Russia's 2014 annexation of Crimea from Ukraine drew international condemnation and sanctions, but many Russians saw it as restoring Moscow's rule over a region they regard as being historically Russian.
The 19-kilometer road-and-rail bridge across the Kerch Strait, which some Russians have dubbed "Putin's bridge," is designed to integrate Crimea with Russia's transport network, and show off Moscow's largesse.
The bridge will be the longest dual-purpose span in Europe when completed. It is seen as vital by the Kremlin to integrate Crimea into Russia, both symbolically and as an economic lifeline for the region.
Putin, accompanied by officials in hard hats, was given a tour of the still-uncompleted central section of the bridge, and posted for photographs with workers.
"What you've done already is impressive," Putin told workers in high-visibility jackets.
The Russian president, who projects an image of a demanding taskmaster, was told that the part of the bridge that will carry road traffic would be completed in December. A parallel rail bridge is also being built.
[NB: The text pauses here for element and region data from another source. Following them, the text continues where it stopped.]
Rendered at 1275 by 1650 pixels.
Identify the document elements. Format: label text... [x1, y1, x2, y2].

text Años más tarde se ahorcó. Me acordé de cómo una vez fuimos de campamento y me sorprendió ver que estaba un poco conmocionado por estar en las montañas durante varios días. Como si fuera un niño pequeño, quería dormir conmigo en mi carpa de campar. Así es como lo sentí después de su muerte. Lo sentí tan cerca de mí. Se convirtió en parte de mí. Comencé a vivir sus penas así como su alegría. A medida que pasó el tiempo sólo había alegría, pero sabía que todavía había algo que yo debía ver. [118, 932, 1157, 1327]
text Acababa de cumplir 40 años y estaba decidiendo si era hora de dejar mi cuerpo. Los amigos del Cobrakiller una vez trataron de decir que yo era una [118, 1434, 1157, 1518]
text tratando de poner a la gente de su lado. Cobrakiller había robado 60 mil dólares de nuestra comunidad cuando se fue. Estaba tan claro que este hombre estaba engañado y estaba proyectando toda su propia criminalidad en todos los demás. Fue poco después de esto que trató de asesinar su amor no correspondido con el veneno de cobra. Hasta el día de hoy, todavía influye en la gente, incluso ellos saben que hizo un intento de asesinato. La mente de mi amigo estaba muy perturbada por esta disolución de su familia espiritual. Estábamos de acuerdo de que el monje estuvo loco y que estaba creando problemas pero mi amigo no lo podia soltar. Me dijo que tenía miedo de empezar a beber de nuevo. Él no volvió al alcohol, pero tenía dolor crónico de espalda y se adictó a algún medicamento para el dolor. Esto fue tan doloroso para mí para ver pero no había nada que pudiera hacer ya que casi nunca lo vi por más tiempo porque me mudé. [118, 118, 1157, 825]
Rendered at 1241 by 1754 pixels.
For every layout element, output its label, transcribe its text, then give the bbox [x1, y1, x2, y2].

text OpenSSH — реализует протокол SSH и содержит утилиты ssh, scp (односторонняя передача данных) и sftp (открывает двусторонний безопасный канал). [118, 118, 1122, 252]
Putin proposed a different timetable, saying: "It would be good to do it in time for the vacation season."
"We'll do our best," replied Arkady Rotenberg, the Kremlin-connected billionaire whose company Stroygazmontazh is building the bridge.
Rotenberg, Putin's former judo sparring partner, told reporters later that the road part of the bridge would now open from May 9 - the day Russia celebrates the anniversary of victory over Nazi Germany in World War Two.
"The uniqueness of the bridge lies in the fact that everything here is Russian," said Rotenberg, who is on U.S. and European sanctions blacklists that have made it difficult for his firm to import Western materials and technology.
Opinion polls show Putin is far ahead of his rivals in the run-up to Sunday's presidential election, when he will be seeking a second consecutive term.
However, Kremlin officials are concerned voters may stay at home because they assume the result is a foregone conclusion, resulting in low turnout.
Later on Wednesday, Putin was planning a campaign stop in Crimea, where many of the mainly Russian-speaking population laud him for bringing the peninsula under Moscow's control.